**SET OF TASKS**
A. Answer these questions about the blog post on micro wind turbines:
(i) Which London borough wants to begin generating energy?
(ii) What rate per kilowatt hour will mini wind turbines earn under the government's table of tariffs?
(iii) According to the McKinsey table, what does it cost to save a tonne of CO2 by building a nuclear power plant?
B. Write the next part of the blog post on micro wind turbines, picking up after its final paragraph.

**GIVEN PASSAGE**
##############################

Archive for March 2nd, 2010

Hot air doesn’t cut carbon emissions (with petition)

March 2, 2010

My collegue James Jennings just alerted me of this news item:

Apparently micro wind turbines could now be one of the many tools that will be used by local councils that are getting into the energy business. Apparently this news comes as Local Councils will be allowed to start generating and selling back electricity to generate green power in Miliband. All of this is a plan to curb emissions…

You don’t need a degree in media study to know that a paragraph of Government sponsored pseudo-news that contains the word “apparently” twice is “apparently” very dodgy.
Because Miliband gets new plan to curb emissions is “apparently” just that.

But the article contains also another tell-tale of apparentlyness, it tells us that:

The London borough of Lewisham wants to begin generating energy

Now, the London Borough of Lewisham has been for decades at the cutting edge of the production of hot air, so the step to micro wind turbines is only natural, but I really think we should object to it.

In his yesterday’s Guardian article explicitly entitled are we really going to let ourselves be duped into this solar panel rip-off? George Monbiot eloquently explains how incredibly inefficient this scheme is:

The people who sell solar photovoltaic (PV) panels and micro wind turbines in the UK insist they represent a good investment. The arguments I have had with them have been long and bitter. But the debate has now been brought to an end with the publication of the government’s table of tariffs: the rewards people will receive for installing different kinds of generators. The government wants everyone to get the same rate of return. So while the electricity you might generate from large wind turbines and hydro plants will earn you 4.5p per kilowatt hour, mini wind turbines get 34p, and solar panels 41p. In other words, the government acknowledges that micro wind and solar PV in the UK are between seven and nine times less cost-effective than the alternatives.

It expects this scheme to save 7m tonnes of carbon dioxide by 2020. Assuming – generously – that the rate of installation keeps accelerating, this suggests a saving of about 20m tonnes of CO2 by 2030. The estimated price by then is £8.6bn. This means it will cost about £430 to save one tonne of CO2.

Last year the consultancy company McKinsey published a table of cost comparisons. It found that you could save a tonne of CO2 for £3 by investing in geothermal energy, or for £8 by building a nuclear power plant. Insulating commercial buildings costs nothing; in fact it saves £60 for every tonne of CO2 you reduce; replacing incandescent lightbulbs with LEDs saves £80 per tonne. The government predicts that the tradeable value of the carbon saved by its £8.6bn scheme will be £420m. That’s some return on investment.

This is one of the worst possible uses of our money in the name of the curbing carbon emissions and saving our environment. It doesn’t stimulate the green economy, it doesn’t produce appreciable amounts of energy, and most of all, it doesn’t have a meaningful impact on the environment for the money spent.

##############################

**RAW RECORDS**
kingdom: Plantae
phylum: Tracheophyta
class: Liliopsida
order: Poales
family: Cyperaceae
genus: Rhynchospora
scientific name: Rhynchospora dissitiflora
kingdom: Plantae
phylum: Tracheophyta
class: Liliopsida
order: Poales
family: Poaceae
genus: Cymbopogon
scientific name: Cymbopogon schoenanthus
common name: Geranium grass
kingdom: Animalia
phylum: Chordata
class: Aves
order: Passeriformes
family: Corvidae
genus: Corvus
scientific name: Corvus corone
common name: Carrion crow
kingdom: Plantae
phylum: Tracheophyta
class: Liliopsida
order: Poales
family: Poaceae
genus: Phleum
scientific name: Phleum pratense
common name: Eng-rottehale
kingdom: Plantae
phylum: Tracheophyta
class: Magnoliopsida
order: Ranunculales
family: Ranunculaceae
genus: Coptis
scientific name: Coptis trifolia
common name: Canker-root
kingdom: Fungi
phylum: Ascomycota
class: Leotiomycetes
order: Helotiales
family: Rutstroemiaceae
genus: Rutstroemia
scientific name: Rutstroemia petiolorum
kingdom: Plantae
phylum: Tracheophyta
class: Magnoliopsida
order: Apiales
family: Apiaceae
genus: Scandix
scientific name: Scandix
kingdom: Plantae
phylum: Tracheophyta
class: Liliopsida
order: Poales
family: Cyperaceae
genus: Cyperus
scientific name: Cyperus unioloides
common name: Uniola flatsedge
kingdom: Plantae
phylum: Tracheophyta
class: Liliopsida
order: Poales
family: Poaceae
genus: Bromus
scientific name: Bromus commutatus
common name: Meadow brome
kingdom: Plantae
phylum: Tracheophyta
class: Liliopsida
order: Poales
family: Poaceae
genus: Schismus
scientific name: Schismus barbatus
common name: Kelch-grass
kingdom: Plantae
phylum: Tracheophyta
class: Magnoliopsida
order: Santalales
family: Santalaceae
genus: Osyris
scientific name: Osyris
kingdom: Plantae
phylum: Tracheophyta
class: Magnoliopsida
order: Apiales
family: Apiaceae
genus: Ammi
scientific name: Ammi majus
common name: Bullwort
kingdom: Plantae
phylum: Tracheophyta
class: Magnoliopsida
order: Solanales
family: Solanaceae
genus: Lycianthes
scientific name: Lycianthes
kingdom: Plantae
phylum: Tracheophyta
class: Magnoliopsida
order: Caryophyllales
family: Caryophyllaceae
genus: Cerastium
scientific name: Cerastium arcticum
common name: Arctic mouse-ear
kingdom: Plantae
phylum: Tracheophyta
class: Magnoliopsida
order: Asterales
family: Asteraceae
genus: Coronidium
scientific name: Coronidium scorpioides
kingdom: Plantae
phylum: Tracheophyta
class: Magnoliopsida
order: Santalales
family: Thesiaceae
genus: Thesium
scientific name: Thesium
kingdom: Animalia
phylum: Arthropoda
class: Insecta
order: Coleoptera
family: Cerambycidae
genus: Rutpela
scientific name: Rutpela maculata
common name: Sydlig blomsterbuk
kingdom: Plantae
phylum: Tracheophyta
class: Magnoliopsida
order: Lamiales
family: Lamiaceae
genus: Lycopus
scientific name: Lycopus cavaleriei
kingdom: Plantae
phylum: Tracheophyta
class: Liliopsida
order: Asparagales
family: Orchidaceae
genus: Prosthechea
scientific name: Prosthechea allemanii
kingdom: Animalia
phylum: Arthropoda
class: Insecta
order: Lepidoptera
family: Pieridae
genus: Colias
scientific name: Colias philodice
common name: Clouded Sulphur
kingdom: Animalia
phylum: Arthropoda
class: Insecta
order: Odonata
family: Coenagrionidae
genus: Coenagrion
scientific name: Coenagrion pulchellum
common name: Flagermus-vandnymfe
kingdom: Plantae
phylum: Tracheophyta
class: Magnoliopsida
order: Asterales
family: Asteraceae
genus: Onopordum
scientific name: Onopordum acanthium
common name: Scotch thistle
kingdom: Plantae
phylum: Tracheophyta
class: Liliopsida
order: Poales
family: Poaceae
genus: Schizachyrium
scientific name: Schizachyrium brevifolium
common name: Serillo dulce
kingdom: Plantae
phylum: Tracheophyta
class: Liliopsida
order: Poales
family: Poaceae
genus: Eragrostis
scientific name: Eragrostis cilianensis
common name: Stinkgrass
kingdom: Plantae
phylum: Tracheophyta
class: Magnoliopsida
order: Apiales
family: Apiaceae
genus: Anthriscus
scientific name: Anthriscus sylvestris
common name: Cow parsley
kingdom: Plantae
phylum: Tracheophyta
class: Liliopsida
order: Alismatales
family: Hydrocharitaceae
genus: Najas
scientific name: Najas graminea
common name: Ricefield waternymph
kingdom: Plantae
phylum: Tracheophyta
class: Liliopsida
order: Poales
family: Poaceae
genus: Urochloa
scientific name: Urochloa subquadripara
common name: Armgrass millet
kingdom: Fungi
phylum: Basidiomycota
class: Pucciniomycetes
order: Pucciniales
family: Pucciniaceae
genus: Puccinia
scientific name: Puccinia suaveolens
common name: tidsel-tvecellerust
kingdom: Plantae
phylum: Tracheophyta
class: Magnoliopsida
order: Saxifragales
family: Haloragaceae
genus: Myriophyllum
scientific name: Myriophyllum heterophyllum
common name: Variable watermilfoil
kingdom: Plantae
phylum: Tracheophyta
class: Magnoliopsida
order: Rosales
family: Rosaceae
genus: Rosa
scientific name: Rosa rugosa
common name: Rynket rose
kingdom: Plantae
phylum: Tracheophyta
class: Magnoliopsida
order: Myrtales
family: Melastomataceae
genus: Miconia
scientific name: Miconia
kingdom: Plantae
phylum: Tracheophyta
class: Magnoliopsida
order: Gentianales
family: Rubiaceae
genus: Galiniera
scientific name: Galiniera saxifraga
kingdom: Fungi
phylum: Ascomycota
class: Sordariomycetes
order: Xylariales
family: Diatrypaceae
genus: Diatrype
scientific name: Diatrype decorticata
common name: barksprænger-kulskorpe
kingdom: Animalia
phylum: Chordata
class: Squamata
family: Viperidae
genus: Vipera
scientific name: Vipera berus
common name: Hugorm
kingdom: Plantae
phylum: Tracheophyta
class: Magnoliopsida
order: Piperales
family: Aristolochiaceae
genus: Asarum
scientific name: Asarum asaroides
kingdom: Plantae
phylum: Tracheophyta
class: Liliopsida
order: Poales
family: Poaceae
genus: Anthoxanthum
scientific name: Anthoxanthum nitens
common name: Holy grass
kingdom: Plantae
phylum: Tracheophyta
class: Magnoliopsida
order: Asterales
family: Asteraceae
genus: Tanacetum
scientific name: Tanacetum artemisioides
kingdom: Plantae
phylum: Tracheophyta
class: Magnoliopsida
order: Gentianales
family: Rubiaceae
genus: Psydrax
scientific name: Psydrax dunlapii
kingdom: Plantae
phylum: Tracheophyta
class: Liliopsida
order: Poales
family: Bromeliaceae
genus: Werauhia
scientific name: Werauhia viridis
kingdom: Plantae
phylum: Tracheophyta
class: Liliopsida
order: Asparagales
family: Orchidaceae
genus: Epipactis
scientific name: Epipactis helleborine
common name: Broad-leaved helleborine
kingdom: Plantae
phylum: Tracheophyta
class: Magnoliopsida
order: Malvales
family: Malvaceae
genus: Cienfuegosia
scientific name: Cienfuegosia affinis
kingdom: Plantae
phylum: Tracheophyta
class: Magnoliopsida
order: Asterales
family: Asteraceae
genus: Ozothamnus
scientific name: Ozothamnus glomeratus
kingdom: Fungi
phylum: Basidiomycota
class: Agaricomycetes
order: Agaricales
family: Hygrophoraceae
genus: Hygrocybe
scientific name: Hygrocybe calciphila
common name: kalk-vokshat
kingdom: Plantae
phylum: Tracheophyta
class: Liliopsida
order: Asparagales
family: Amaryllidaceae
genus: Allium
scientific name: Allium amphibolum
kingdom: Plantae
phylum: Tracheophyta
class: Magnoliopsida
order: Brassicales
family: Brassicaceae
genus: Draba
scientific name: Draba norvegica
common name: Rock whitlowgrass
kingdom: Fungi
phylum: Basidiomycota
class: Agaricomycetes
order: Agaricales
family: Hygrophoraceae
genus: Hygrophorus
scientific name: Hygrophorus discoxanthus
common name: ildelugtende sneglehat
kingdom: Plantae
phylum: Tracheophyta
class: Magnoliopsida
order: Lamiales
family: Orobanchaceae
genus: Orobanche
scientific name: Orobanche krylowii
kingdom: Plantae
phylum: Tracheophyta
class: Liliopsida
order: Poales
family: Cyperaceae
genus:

##############################

**RESULTS BY TASK**
A.
(i) Lewisham
(ii) 34p
(iii) £8

B.
Those that get into this scheme will make some good money out of it. Only that you’d be accomplice to a gigantic scam, as Monbiot explains:

Buying a solar panel is now the best investment a householder can make. The tariffs will deliver a return of between 5% and 8% a year, which is both index linked (making a nominal return of between 7% and 10%) and tax-free. The payback is guaranteed for 25 years. If you own a house and can afford the investment, you’d be crazy not to cash in. If you don’t and can’t, you must sit and watch your money being used to pay for someone else’s fashion accessory.

It’s one of those pacts with the devil that ultimately damage the same reason they claim to be supporting, like selling weapons to Saddam Hussein to further stability in the Middle East. That worked!

Those who hate environmentalism have spent years looking for the definitive example of a great green rip-off. Finally it arrives, and nobody notices. The government is about to shift £8.6bn from the poor to the middle classes. It expects a loss on this scheme of £8.2bn, or 95%. Yet the media is silent. The opposition urges only that the scam should be expanded.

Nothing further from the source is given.